What is being asked:
Below are some records. Say in a single number how many of their lines include the word "centimetres".

Task inputs:
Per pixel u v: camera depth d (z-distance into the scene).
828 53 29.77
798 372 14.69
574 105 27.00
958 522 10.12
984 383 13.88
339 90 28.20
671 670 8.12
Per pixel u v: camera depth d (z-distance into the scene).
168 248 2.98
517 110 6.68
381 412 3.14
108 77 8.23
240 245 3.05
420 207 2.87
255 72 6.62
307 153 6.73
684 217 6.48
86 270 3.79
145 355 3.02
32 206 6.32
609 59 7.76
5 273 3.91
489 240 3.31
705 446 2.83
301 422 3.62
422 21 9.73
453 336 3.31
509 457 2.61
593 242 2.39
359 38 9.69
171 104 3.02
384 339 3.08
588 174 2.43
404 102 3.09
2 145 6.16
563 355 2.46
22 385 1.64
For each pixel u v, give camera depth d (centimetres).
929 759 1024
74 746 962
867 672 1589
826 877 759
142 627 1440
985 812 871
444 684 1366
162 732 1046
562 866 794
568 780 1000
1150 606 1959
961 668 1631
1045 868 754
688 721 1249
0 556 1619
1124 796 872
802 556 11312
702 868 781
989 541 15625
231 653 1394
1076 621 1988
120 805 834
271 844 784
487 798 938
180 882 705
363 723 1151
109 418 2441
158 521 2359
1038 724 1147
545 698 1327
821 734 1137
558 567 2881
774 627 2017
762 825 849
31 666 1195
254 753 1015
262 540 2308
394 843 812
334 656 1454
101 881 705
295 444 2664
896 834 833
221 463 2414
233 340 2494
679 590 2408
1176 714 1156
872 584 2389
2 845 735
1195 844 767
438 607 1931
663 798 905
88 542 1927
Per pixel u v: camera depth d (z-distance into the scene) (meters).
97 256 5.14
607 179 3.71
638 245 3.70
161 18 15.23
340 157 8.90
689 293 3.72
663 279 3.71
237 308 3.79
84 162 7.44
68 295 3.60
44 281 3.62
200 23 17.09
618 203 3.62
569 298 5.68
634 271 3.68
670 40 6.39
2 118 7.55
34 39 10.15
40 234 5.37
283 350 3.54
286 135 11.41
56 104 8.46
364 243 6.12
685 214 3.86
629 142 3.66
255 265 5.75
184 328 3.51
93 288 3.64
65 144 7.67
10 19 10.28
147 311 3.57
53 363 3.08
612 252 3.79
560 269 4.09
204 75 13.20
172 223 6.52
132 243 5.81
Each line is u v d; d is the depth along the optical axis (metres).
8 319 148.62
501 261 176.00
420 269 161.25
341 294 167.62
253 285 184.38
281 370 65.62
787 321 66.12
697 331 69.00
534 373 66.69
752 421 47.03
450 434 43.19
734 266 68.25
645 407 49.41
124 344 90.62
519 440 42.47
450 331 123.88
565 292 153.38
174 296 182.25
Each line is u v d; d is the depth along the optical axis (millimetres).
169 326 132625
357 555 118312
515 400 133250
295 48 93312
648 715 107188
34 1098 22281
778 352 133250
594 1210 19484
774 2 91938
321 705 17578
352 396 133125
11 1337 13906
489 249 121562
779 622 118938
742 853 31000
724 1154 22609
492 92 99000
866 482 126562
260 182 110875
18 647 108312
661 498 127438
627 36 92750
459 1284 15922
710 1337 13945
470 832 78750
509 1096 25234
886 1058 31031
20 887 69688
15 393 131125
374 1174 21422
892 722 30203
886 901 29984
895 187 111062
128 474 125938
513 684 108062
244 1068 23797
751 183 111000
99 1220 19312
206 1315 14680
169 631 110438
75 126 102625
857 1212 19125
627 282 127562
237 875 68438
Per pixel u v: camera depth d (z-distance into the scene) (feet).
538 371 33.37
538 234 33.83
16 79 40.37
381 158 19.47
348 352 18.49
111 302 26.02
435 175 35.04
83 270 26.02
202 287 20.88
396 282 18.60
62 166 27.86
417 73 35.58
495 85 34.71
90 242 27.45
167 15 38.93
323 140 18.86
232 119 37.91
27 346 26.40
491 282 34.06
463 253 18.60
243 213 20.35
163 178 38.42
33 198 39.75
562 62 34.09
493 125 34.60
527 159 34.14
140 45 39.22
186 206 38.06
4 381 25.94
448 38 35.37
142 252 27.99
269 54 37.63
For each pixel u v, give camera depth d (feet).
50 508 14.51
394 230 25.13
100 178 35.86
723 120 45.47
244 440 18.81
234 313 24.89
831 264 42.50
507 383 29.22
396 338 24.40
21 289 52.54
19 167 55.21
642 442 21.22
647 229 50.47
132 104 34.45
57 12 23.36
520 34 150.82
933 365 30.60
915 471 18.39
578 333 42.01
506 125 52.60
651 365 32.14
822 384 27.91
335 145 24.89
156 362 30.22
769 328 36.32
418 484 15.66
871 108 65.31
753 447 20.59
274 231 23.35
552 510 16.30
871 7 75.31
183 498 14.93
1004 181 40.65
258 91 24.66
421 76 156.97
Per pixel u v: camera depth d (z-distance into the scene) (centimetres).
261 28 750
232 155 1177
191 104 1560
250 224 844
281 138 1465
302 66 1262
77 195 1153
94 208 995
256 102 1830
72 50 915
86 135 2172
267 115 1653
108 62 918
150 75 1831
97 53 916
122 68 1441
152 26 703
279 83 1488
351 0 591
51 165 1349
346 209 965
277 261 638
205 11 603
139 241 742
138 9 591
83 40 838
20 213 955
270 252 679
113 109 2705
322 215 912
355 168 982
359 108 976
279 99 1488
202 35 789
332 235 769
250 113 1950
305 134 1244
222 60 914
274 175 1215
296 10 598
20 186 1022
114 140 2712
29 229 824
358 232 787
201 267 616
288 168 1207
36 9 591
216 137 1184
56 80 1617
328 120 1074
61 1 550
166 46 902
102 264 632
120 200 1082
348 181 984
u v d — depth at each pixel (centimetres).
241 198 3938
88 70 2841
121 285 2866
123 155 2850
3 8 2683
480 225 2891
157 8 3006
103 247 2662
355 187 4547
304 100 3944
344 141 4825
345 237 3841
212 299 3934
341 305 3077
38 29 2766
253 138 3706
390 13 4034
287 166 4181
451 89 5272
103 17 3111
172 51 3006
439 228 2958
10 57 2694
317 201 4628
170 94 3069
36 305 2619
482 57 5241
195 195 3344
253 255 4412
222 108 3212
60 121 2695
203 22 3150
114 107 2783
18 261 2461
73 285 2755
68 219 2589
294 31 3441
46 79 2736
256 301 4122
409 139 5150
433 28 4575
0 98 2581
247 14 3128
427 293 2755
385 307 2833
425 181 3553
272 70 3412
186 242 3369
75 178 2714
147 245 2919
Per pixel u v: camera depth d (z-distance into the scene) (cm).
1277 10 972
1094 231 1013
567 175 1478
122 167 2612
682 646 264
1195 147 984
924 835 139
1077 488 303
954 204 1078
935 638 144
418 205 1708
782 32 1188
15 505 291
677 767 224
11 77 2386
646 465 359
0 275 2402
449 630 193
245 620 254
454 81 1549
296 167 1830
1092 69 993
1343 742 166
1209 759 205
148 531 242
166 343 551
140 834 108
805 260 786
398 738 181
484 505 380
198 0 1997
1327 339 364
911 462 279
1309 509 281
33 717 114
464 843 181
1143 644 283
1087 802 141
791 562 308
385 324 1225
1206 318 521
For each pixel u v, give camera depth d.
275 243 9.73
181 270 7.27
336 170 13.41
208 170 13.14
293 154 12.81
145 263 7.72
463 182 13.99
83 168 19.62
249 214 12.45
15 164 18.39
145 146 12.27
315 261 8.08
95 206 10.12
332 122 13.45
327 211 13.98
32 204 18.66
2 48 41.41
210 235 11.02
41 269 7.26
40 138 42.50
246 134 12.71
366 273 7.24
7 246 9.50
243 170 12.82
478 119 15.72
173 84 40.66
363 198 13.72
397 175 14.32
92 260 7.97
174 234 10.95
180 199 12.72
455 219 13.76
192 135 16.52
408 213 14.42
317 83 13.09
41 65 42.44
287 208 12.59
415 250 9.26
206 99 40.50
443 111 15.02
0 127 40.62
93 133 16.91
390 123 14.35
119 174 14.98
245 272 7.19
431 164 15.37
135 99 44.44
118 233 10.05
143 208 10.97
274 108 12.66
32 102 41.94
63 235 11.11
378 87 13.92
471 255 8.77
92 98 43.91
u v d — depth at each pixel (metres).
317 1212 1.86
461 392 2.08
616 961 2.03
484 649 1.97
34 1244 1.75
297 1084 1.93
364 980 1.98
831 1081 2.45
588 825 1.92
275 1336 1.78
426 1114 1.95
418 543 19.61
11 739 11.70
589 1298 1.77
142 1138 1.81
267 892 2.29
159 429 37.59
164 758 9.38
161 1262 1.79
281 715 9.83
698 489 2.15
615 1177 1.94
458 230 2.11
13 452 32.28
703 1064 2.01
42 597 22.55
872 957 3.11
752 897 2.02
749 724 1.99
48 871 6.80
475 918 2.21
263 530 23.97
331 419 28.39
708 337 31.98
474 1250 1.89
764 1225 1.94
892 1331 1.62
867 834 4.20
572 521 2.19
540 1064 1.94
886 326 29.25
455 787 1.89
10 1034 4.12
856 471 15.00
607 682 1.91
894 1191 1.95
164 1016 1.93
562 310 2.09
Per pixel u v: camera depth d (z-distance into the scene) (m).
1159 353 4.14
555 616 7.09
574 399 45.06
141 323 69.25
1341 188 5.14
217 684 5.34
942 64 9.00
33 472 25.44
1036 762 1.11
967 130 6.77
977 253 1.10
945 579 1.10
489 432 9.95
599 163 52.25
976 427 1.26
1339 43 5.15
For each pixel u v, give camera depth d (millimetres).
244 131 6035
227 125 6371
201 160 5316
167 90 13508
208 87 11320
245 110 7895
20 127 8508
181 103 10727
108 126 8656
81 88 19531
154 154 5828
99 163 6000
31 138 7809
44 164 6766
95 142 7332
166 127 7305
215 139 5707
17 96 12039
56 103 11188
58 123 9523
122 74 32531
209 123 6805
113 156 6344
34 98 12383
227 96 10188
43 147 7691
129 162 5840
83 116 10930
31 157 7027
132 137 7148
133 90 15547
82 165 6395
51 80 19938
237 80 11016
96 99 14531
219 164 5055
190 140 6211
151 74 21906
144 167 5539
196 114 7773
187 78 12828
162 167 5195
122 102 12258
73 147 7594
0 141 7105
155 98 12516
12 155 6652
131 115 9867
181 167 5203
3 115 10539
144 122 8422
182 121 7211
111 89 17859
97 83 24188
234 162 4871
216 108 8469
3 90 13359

Solution below:
3